FinCap: Topic-Aligned Captions for Short-Form Financial YouTube Videos
Siddhant Sukhani, Yash Bhardwaj, Riya Bhadani, Veer Kejriwal, Michael Galarnyk, Sudheer Chava
TL;DR
This work tackles the challenge of generating topic-aligned captions for financial short-form videos, where dense visual cues like tickers and charts coexist with audio and transcripts. It evaluates seven non-empty modality configurations (T, A, V, TA, TV, AV, TAV) across five tasks using 624 SVs from VideoConviction, employing F1 for ticker–action extraction and a domain-specific G-VEval metric. The study provides the first baselines for financial SV captioning, revealing that selective modality fusion can outperform full tri-modal fusion and that the importance of each modality varies by task, with vision often serving as the anchor.
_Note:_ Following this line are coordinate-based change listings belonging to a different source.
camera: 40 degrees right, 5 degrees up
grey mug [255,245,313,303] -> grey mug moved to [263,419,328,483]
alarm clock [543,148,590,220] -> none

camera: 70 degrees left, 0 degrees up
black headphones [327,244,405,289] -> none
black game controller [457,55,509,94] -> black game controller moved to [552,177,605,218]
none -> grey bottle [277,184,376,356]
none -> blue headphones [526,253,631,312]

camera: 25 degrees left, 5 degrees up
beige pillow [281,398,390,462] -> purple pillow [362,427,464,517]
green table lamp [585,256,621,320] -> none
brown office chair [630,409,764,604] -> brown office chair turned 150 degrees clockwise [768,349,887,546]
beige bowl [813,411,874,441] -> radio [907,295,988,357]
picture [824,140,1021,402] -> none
These findings offer a foundation for robust, domain-aware multimodal grounding in finance and guide future research toward task-specific modality design and evaluation; code and data are available on GitHub under CC-BY-NC-SA 4.0.
Abstract
We evaluate multimodal large language models (MLLMs) for topic-aligned captioning in financial short-form videos (SVs) by testing joint reasoning over transcripts (T), audio (A), and video (V). Using 624 annotated YouTube SVs, we assess all seven modality combinations (T, A, V, TA, TV, AV, TAV) across five topics: main recommendation, sentiment analysis, video purpose, visual analysis, and financial entity recognition. Video alone performs strongly on four of five topics, underscoring its value for capturing visual context and effective cues such as emotions, gestures, and body language. Selective pairs such as TV or AV often surpass TAV, implying that too many modalities may introduce noise. These results establish the first baselines for financial short-form video captioning and illustrate the potential and challenges of grounding complex visual cues in this domain. All code and data can be found on our Github under the CC-BY-NC-SA 4.0 license.